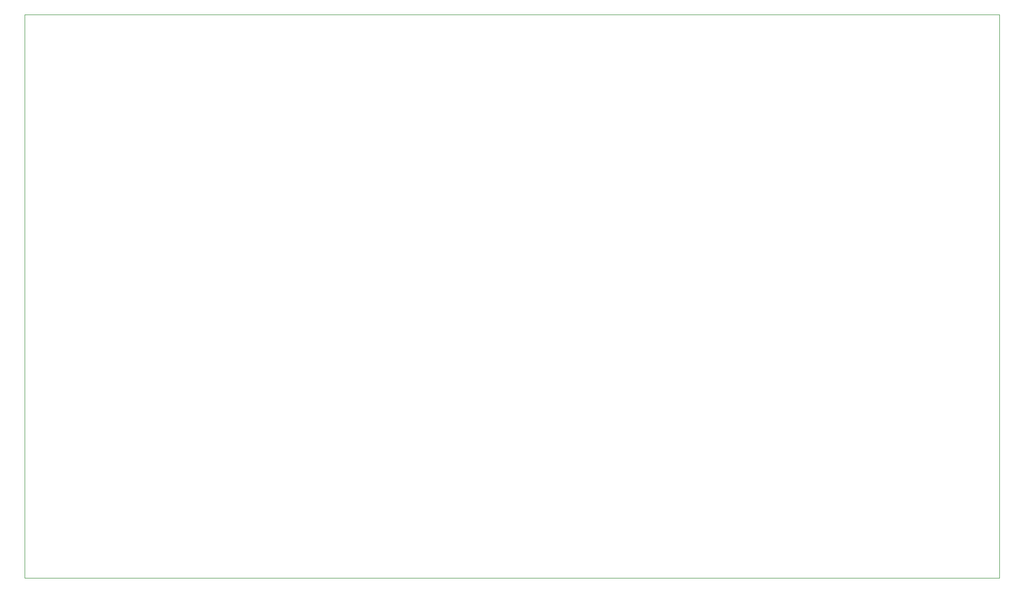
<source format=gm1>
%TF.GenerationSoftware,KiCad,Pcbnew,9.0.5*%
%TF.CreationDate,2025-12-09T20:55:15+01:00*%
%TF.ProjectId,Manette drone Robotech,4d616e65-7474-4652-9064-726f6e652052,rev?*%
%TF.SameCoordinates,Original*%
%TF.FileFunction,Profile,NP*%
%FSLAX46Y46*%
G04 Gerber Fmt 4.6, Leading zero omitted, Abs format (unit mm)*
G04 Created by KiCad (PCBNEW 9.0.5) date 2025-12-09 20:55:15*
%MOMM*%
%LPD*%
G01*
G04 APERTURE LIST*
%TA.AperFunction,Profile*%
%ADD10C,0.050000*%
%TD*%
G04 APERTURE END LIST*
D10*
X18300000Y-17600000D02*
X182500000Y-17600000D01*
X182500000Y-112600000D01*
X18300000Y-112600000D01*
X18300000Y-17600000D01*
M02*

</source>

+---+

Task instructions:
The copy must reproduce the listing above verbatim and contain no pictures.

Problem solution:
<source format=gm1>
%TF.GenerationSoftware,KiCad,Pcbnew,9.0.5*%
%TF.CreationDate,2025-12-09T20:55:15+01:00*%
%TF.ProjectId,Manette drone Robotech,4d616e65-7474-4652-9064-726f6e652052,rev?*%
%TF.SameCoordinates,Original*%
%TF.FileFunction,Profile,NP*%
%FSLAX46Y46*%
G04 Gerber Fmt 4.6, Leading zero omitted, Abs format (unit mm)*
G04 Created by KiCad (PCBNEW 9.0.5) date 2025-12-09 20:55:15*
%MOMM*%
%LPD*%
G01*
G04 APERTURE LIST*
%TA.AperFunction,Profile*%
%ADD10C,0.050000*%
%TD*%
G04 APERTURE END LIST*
D10*
X18300000Y-17600000D02*
X182500000Y-17600000D01*
X182500000Y-112600000D01*
X18300000Y-112600000D01*
X18300000Y-17600000D01*
M02*

</source>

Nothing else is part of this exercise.